REQUEST: Exactly as written, write out the lines below from the first to the one containing "<source format=gbs>", inclusive. Pictures do not belong in the copy.

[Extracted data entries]
- Opening Delimiter -

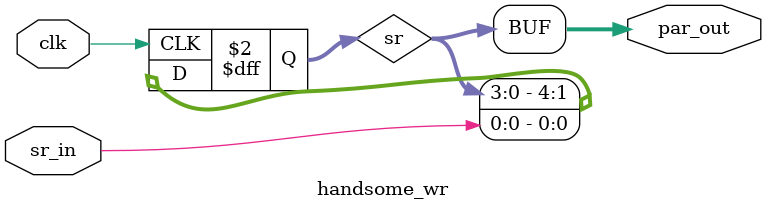
<source format=v>

 
 

module handsome_wr (clk, sr_in, par_out);

parameter length=5;


input clk;
input sr_in;
output [length-1:0] par_out;
reg [length-1:0] sr;

always @ (posedge clk)
begin
		sr[length-1:1] <= sr[length-2:0];
		sr[0] <= sr_in;
end


assign par_out = sr;


endmodule





</source>
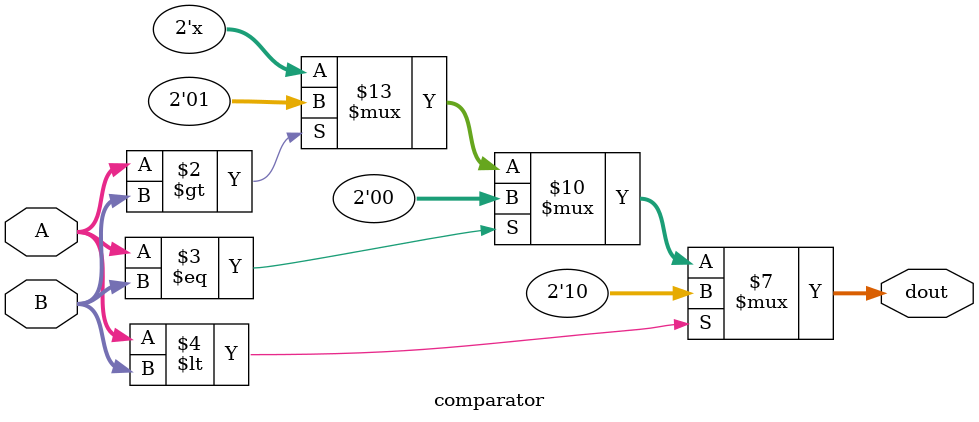
<source format=v>
module comparator(
    input signed [15:0] A,
	 input signed [15:0] B,
    output reg [1:0] dout
    );

initial begin
	dout = 0;
end

always @ (*)
begin
	if (A > B) begin 
		dout = 1;
	end
	if (A == B) begin
		dout = 0;
	end
	if(A < B) begin
		dout = 'b10;
	end
end
endmodule
</source>
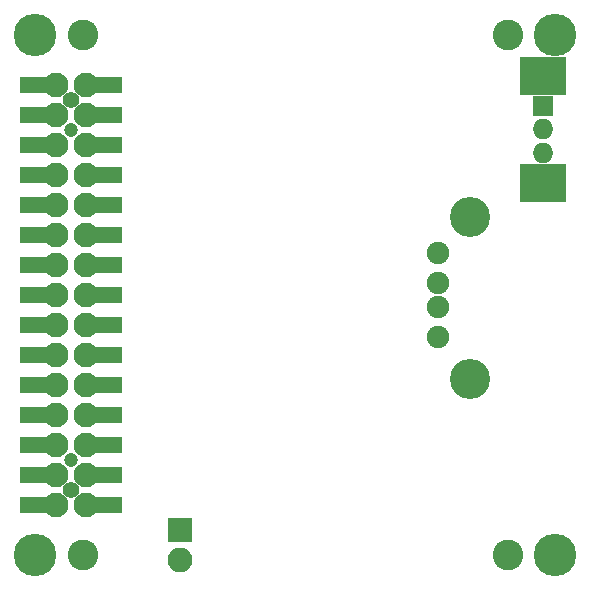
<source format=gbs>
G04 #@! TF.FileFunction,Soldermask,Bot*
%FSLAX46Y46*%
G04 Gerber Fmt 4.6, Leading zero omitted, Abs format (unit mm)*
G04 Created by KiCad (PCBNEW 4.0.7) date 09/12/18 20:21:31*
%MOMM*%
%LPD*%
G01*
G04 APERTURE LIST*
%ADD10C,0.100000*%
%ADD11C,3.600000*%
%ADD12C,2.600000*%
%ADD13R,2.100000X2.100000*%
%ADD14O,2.100000X2.100000*%
%ADD15C,1.900000*%
%ADD16C,3.400000*%
%ADD17R,3.900000X3.200000*%
%ADD18R,1.750000X1.750000*%
%ADD19O,1.750000X1.750000*%
%ADD20C,1.200000*%
%ADD21C,1.400000*%
%ADD22R,3.550000X1.400000*%
%ADD23C,2.100000*%
G04 APERTURE END LIST*
D10*
D11*
X151000000Y-86000000D03*
X107000000Y-130000000D03*
X107000000Y-86000000D03*
X151000000Y-130000000D03*
D12*
X111000000Y-130000000D03*
X111000000Y-86000000D03*
X147000000Y-86000000D03*
X147000000Y-130000000D03*
D13*
X119240000Y-127920000D03*
D14*
X119240000Y-130460000D03*
D15*
X141100000Y-104452400D03*
X141100000Y-106992400D03*
X141100000Y-109022400D03*
X141100000Y-111562400D03*
D16*
X143770000Y-101402400D03*
X143770000Y-115122400D03*
D17*
X150000000Y-98500000D03*
D18*
X150000000Y-92000000D03*
D19*
X150000000Y-94000000D03*
X150000000Y-96000000D03*
D17*
X150000000Y-89500000D03*
D20*
X110000000Y-121970000D03*
D21*
X110000000Y-124510000D03*
D20*
X110000000Y-94030000D03*
D22*
X107475000Y-90220000D03*
D20*
X106825000Y-90220000D03*
D22*
X112555000Y-90220000D03*
X107475000Y-92760000D03*
X112555000Y-92760000D03*
X107475000Y-95300000D03*
X112555000Y-95300000D03*
X107475000Y-97840000D03*
X112555000Y-97840000D03*
X107475000Y-100380000D03*
X112555000Y-100380000D03*
X107475000Y-102920000D03*
X112555000Y-102920000D03*
X107475000Y-105460000D03*
X112555000Y-105460000D03*
X107475000Y-108000000D03*
X112555000Y-108000000D03*
X107475000Y-110540000D03*
X112555000Y-110540000D03*
X107475000Y-113080000D03*
X112555000Y-113080000D03*
X107475000Y-115620000D03*
X112555000Y-115620000D03*
X107475000Y-118160000D03*
X112555000Y-118160000D03*
X107475000Y-120700000D03*
X112555000Y-120700000D03*
X107475000Y-123240000D03*
X112555000Y-123240000D03*
X107475000Y-125780000D03*
X112555000Y-125780000D03*
D20*
X106825000Y-92760000D03*
X106825000Y-95300000D03*
X106825000Y-97840000D03*
X106825000Y-100380000D03*
X106825000Y-102920000D03*
X106825000Y-105460000D03*
X106825000Y-108000000D03*
X106825000Y-110540000D03*
X106825000Y-113080000D03*
X106825000Y-115620000D03*
X106825000Y-118160000D03*
X106825000Y-120700000D03*
X106825000Y-123240000D03*
X106825000Y-125780000D03*
X113175000Y-90220000D03*
X113175000Y-92760000D03*
X113175000Y-95300000D03*
X113175000Y-97840000D03*
X113175000Y-100380000D03*
X113175000Y-102920000D03*
X113175000Y-105460000D03*
X113175000Y-108000000D03*
X113175000Y-110540000D03*
X113175000Y-113080000D03*
X113175000Y-115620000D03*
X113175000Y-118160000D03*
X113175000Y-120700000D03*
X113175000Y-123240000D03*
X113175000Y-125780000D03*
D21*
X110000000Y-91490000D03*
D23*
X108730000Y-90220000D03*
X111270000Y-90220000D03*
X108730000Y-92760000D03*
X111270000Y-92760000D03*
X108730000Y-95300000D03*
X111270000Y-95300000D03*
X108730000Y-97840000D03*
X111270000Y-97840000D03*
X108730000Y-100380000D03*
X111270000Y-100380000D03*
X108730000Y-102920000D03*
X111270000Y-102920000D03*
X108730000Y-105460000D03*
X111270000Y-105460000D03*
X108730000Y-108000000D03*
X111270000Y-108000000D03*
X108730000Y-110540000D03*
X111270000Y-110540000D03*
X108730000Y-113080000D03*
X111270000Y-113080000D03*
X108730000Y-115620000D03*
X111270000Y-115620000D03*
X108730000Y-118160000D03*
X111270000Y-118160000D03*
X108730000Y-120700000D03*
X111270000Y-120700000D03*
X108730000Y-123240000D03*
X111270000Y-123240000D03*
X108730000Y-125780000D03*
X111270000Y-125780000D03*
M02*

</source>
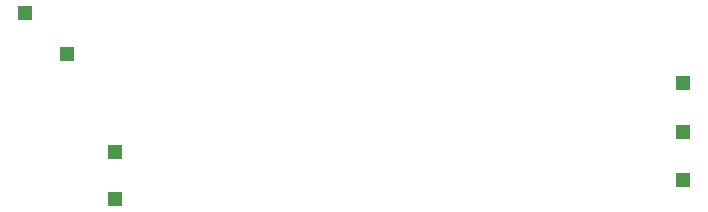
<source format=gbr>
G04 DipTrace 3.2.0.0*
G04 shoulder_mc_pcb_BottomPaste.gbr*
%MOMM*%
G04 #@! TF.FileFunction,Paste,Bot*
G04 #@! TF.Part,Single*
%ADD82R,1.3X1.3*%
%FSLAX35Y35*%
G04*
G71*
G90*
G75*
G01*
G04 BotPaste*
%LPD*%
D82*
X2260000Y761250D3*
X7070000Y1340000D3*
X2260000Y357250D3*
X1850000Y1590000D3*
X7070000Y520000D3*
Y930000D3*
X1492250Y1936750D3*
M02*

</source>
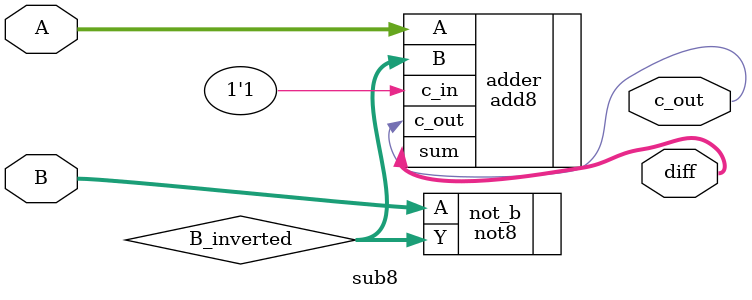
<source format=v>
`timescale 1ns/1ps

module sub8 (
    input  wire [7:0] A,
    input  wire [7:0] B,
    output wire [7:0] diff,
    output wire       c_out
);

    wire [7:0] B_inverted;

    // Bitwise NOT of B
    not8 not_b (.A(B), .Y(B_inverted));  // You must have a not8 module made from not_gate

    // Perform A + (~B + 1)
    add8 adder (
        .A(A),
        .B(B_inverted),
        .c_in(1'b1),       // Add 1 to complete 2's complement
        .sum(diff),
        .c_out(c_out)
    );

endmodule

</source>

- Closing Delimiter -

WRITTEN SOLUTION:
<source format=v>

 
 

module handsome_wr (clk, sr_in, par_out);

parameter length=5;


input clk;
input sr_in;
output [length-1:0] par_out;
reg [length-1:0] sr;

always @ (posedge clk)
begin
		sr[length-1:1] <= sr[length-2:0];
		sr[0] <= sr_in;
end


assign par_out = sr;


endmodule





</source>
<source format=v>
module comparator(
    input signed [15:0] A,
	 input signed [15:0] B,
    output reg [1:0] dout
    );

initial begin
	dout = 0;
end

always @ (*)
begin
	if (A > B) begin 
		dout = 1;
	end
	if (A == B) begin
		dout = 0;
	end
	if(A < B) begin
		dout = 'b10;
	end
end
endmodule
</source>
<source format=gbs>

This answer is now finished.